I've known for a while now, that I'm going straight to hell.... a fact that never bothered me, till I actually found myself there, and now I'm scrabbling like a demented missionary in search of good deeds to inflict on unsuspecting friends, family members, and the general public in the forlorn hope that it will make up for all my lapses over the past 38 years, and save me from the hideous fate that will otherwise befall me.
New Year's at the Bandra gym (if you have visions of sweaty catholics weighed down by crosses as they perform unspeakable calisthenics, it's gymkhana, otherwise known to the English speaking world as a club). A slice of catholic hell of unsurpassed proportions, our distress rendered even more poignant given the hostess with the mostess we left behind and an inanely well marinated idiot at our table. I have spent many a new year in this city, in many a bizarre manner; on an obscenely bejeweled, shiny tanga, gatecrashing a stranger's very cool terrace party, blithely unaware of wardrobe malfunctions at Bombay gym (though I did wonder why i was so popular...!), in harmonious, reflective peace with a best friend on the crumbling stone walls edging the sea at Navy Nagar, getting pitzily stupid watching DD at home, giggling through a blackout at the President, being restrained from hurling myself into a pool......... I even have hazy memories of the Catholic gym at Marine Drive (I think?) coerced into the dastardly birdy dance with a floor full of morons.
But never, NEVER have I been subject to the utter misery that was New Year's at Bandra gym. The sight of mandatory appallingly dressed macs (always a handy way to alleviate boredom) jiving their guilt ridden hearts out (the fool at our table insisted that jiving is very difficult and is possible only with mac jeans. Given his abilities on the dance floor... {an event that cause the rest of us to rapidly distance ourselves}, paled when the band ran way as the President of the club deemed this year critical enough for a speech, only to return to the likes of Inglebert Humperdink and a floor choc full of mechanically gliding couples, who I swear were muttering 'one two three, one two three' under their breaths, which carried on interminably.
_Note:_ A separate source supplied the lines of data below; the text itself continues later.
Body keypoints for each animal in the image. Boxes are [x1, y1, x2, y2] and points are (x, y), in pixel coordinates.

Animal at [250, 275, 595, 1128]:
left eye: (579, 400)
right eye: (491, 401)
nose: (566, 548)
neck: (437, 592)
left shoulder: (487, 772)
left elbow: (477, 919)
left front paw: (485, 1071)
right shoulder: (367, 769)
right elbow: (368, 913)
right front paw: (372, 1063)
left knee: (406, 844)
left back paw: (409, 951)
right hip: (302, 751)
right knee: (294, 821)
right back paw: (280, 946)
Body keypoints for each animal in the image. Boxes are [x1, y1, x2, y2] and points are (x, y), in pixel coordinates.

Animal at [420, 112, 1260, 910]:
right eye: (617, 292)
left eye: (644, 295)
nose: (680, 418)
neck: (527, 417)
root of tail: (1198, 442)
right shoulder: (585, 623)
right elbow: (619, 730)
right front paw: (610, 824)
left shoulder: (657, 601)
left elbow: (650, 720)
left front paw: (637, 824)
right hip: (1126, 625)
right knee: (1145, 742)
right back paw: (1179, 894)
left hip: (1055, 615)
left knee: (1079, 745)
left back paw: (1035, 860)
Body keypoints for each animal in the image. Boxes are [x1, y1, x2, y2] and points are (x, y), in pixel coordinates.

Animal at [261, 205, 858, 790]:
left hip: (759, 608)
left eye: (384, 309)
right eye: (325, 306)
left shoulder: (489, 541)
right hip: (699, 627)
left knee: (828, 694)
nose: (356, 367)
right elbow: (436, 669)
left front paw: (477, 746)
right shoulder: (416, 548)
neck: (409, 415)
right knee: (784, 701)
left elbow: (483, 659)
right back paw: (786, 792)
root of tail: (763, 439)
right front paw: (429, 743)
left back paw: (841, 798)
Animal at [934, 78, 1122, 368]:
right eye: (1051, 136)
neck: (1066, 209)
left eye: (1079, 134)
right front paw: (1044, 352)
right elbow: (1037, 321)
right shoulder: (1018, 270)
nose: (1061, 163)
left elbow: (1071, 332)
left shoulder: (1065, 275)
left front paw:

Utterly defeated, Sarolta and I got romantic on the dance floor, which might have encouraged the band to lapse into a horribly laid back reggae tempo, leaving us flopping about the floor (tennis courts on an ordinary day) in vain, like washed out, inappropriately dressed Rastafarians (actually, it was the others that let us down - Csikoskar and I were rather in character...) in a submissive dance to the great God of joints. Naturally, the minute we managed to beg a ride back, the music turned to a more festive imitation of a conga! Typical!
Thank God for sinfully dark chocolate brownies, an encore pole dance and the indefatigable Bhraman mahilas!